Overthinking how to load data into MySQL

2020-06-30 2 min read

    I have two projects that generate data to dump into my personal dashboard. One loads the health export from my Apple watch into MySQL and the other analyzes my blog posts and generates a CSV file of statistics that I then load into MySQL. The input to both is basically the same - either a file or a directory - and yet two different approaches to the processing.

    The blog analytics script doesn’t depend on any third party libraries and just generates a CSV file that can then be loaded into MySQL through a query. The health stats script, on the other hand, connects to MySQL and handles the insertions incrementally. As you can guess the health script depends on an external library to make the connection to MySQL as well as a small library to handle some time zone logic.

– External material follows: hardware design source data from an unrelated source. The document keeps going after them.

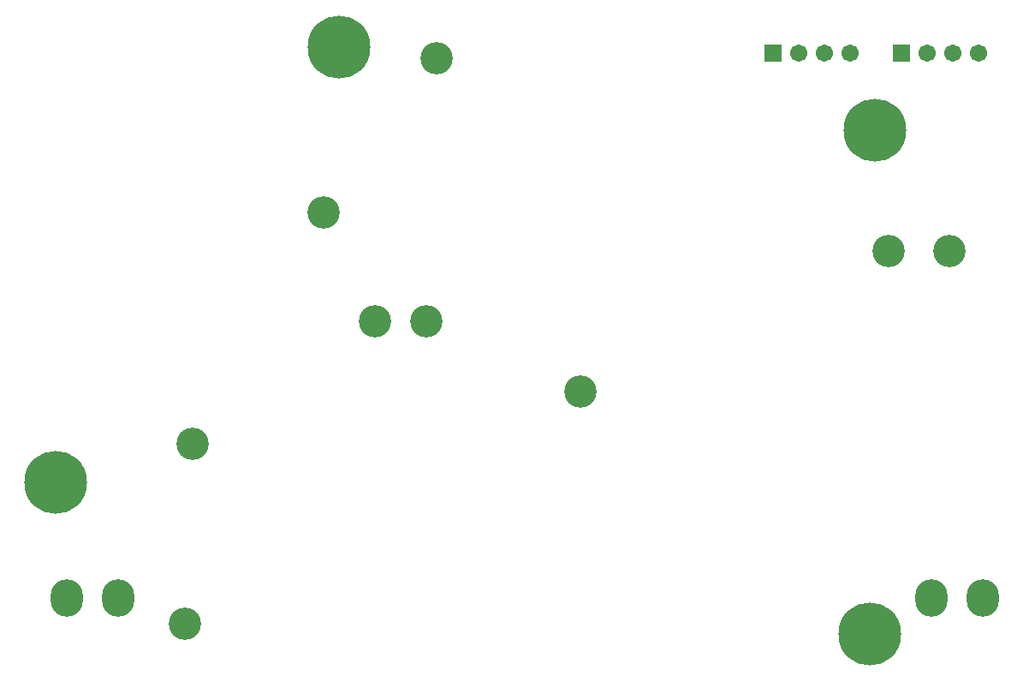
<source format=gbs>
G04*
G04 #@! TF.GenerationSoftware,Altium Limited,Altium Designer,23.3.1 (30)*
G04*
G04 Layer_Color=16711935*
%FSLAX45Y45*%
%MOMM*%
G71*
G04*
G04 #@! TF.SameCoordinates,551D5C09-00C5-4FD8-83AD-956C1D01ED91*
G04*
G04*
G04 #@! TF.FilePolarity,Negative*
G04*
G01*
G75*
%ADD57C,6.20320*%
%ADD58O,3.20320X3.70320*%
%ADD59C,3.20320*%
%ADD60C,1.70320*%
%ADD61R,1.70320X1.70320*%
D57*
X8450000Y400000D02*
D03*
X400000Y1900000D02*
D03*
X3200000Y6200000D02*
D03*
X8500000Y5377800D02*
D03*
D58*
X9568273Y762000D02*
D03*
X9060273D02*
D03*
X508000D02*
D03*
X1016000D02*
D03*
D59*
X9239561Y4191000D02*
D03*
X4064000Y3495180D02*
D03*
X3558700Y3495180D02*
D03*
X1752557Y2286000D02*
D03*
X4165600Y6096000D02*
D03*
X3048000Y4572000D02*
D03*
X1673957Y502278D02*
D03*
X5588000Y2801538D02*
D03*
X8636000Y4191000D02*
D03*
D60*
X9525000Y6146800D02*
D03*
X9271000D02*
D03*
X9017000D02*
D03*
X8255000D02*
D03*
X8001000D02*
D03*
X7747000D02*
D03*
D61*
X8763000D02*
D03*
X7493000D02*
D03*
M02*

</source>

    I subscribe to the Unix philosophy of having programs do one thing but do it well. The first program follows this model. Yet it’s less functional than the latter, it has no support for incremental logic and I have to run a separate SQL command to load the CSV file. The second program, on the other hand, handles the entire process end to end.

    The “Unix way” would be to split each bit of functionality into individual scripts that can be chained together. The first program can then be executed as “python3 analyze.py ~/blog/_posts out.csv && execute_sql {query}” and the second as “get_sql_field {get_max_date_query} | python3 get_health.py export.xml | execute_sql {query}”. Neither of these feel particularly elegant since the commands feel bloated and not very easy to follow. There’s also the mixture of SQL and CSV - how functional is a program that generates SQL but doesn’t actually execute it? Is that really a self contained script?

    It all goes to show that there are multiple ways of solving problems and there’s rarely a single obvious solution. Solutions are meant to solve problems and every problem is unique. At the moment I’m partial to having a personal library of common SQL that I can tap into - it’s a middle ground between the two approaches and allows me to get some reusability.